A single number is wanted: how many lines of the data below include the string "TRIANGLE"?

======== INFORMATION PROVIDED

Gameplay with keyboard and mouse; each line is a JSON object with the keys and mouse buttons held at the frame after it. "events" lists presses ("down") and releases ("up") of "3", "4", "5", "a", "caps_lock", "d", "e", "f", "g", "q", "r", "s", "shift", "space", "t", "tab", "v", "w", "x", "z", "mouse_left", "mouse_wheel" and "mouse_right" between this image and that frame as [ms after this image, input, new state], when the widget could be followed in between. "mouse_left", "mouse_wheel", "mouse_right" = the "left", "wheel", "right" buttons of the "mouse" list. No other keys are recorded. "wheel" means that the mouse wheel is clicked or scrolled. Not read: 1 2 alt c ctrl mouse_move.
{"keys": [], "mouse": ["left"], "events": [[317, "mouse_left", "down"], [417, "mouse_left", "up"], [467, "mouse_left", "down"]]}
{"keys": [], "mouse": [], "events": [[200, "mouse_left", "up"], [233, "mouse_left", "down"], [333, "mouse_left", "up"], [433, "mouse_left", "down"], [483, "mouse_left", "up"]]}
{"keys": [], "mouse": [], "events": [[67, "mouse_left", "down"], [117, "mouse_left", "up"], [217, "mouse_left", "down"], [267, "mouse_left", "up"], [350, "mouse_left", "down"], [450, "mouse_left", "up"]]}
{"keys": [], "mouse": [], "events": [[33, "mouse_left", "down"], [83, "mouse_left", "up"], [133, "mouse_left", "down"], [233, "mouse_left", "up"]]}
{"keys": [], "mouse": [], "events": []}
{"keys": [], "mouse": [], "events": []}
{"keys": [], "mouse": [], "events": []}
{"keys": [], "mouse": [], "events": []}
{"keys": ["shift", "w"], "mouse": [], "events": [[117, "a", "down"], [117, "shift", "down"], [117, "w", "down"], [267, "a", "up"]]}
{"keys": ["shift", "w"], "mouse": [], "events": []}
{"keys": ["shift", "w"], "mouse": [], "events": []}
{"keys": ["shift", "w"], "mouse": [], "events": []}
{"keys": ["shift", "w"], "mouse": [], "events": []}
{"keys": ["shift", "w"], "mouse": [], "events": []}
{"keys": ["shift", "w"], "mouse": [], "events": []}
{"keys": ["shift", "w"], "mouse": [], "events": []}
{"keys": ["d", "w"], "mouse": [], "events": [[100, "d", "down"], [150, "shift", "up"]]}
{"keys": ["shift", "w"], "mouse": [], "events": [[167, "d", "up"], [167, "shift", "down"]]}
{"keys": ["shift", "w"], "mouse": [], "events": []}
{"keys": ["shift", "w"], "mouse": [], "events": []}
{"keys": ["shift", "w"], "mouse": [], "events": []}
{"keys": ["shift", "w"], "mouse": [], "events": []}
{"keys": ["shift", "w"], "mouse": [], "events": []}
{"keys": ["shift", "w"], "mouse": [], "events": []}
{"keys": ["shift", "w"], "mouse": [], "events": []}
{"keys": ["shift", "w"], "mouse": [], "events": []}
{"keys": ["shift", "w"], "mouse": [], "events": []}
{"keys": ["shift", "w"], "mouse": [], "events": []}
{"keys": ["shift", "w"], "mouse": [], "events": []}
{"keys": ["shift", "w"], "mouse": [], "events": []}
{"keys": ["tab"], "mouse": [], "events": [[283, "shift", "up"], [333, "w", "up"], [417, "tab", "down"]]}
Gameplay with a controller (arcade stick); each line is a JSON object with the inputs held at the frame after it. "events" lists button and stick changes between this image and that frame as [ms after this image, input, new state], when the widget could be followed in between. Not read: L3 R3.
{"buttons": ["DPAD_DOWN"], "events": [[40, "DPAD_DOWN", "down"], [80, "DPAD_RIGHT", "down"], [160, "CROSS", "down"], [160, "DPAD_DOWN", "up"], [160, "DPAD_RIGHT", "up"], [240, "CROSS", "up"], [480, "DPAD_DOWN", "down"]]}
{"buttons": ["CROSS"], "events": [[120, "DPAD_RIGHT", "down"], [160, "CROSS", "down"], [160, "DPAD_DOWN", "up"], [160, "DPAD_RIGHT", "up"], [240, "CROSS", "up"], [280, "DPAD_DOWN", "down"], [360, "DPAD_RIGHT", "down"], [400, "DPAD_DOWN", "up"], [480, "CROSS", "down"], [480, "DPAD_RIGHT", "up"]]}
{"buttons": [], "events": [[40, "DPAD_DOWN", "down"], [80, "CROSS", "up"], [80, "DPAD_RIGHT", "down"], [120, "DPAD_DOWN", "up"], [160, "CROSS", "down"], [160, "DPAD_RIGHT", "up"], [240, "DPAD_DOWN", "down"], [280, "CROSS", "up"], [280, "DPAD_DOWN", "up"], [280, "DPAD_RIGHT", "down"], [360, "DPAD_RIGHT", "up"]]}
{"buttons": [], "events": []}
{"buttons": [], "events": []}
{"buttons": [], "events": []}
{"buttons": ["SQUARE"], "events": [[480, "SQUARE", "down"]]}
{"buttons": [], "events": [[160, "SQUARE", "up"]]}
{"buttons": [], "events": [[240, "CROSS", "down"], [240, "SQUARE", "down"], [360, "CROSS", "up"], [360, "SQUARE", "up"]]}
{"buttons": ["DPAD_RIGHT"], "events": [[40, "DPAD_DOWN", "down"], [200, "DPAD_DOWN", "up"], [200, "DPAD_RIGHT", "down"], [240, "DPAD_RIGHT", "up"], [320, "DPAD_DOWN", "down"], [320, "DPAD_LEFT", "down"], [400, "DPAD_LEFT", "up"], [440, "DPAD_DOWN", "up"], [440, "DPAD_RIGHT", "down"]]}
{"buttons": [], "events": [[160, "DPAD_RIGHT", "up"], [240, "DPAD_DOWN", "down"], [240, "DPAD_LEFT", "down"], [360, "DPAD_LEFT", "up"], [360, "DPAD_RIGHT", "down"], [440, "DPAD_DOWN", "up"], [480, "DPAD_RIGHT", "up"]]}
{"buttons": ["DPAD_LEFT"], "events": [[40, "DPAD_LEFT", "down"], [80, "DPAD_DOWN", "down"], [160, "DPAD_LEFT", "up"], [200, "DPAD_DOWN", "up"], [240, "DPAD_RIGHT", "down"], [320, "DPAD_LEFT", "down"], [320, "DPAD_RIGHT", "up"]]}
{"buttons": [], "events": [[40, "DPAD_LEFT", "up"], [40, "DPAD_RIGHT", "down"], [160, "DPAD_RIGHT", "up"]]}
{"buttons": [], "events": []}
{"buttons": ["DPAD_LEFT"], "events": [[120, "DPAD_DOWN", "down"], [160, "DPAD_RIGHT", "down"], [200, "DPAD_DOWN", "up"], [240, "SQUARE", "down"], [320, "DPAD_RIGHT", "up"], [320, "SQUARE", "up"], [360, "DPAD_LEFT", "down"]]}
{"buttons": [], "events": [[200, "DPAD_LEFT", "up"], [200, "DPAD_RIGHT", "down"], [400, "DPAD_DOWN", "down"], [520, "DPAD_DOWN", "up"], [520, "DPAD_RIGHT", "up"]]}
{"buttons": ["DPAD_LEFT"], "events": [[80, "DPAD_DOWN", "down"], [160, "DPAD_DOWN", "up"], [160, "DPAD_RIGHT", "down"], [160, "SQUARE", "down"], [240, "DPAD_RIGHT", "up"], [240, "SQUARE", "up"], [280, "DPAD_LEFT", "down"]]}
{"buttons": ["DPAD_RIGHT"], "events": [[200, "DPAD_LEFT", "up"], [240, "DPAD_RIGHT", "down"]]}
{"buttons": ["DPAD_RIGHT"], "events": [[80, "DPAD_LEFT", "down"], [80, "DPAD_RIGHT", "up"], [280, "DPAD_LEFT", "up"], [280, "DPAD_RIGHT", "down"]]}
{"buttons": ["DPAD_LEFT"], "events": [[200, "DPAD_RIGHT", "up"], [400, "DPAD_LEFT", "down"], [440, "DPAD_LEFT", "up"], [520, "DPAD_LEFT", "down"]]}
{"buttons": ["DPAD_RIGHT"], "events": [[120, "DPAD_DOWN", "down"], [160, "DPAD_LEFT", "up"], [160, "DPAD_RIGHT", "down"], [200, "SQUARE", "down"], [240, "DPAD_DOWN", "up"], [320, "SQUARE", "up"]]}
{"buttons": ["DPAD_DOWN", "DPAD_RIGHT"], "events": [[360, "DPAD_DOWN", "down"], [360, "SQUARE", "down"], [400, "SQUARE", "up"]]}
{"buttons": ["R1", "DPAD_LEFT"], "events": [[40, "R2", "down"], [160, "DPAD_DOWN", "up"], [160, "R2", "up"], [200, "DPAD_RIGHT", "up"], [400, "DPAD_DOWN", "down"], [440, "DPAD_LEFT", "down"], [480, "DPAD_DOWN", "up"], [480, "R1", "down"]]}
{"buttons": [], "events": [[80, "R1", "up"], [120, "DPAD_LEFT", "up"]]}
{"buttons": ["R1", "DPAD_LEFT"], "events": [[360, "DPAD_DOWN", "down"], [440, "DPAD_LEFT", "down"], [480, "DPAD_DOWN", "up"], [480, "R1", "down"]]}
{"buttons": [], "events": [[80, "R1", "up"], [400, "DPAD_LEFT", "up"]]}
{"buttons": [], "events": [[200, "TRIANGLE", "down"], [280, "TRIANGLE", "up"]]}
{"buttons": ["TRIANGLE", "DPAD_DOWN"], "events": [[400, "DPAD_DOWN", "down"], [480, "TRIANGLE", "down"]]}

================

▸ **OUTPUT OF THE TASK**
2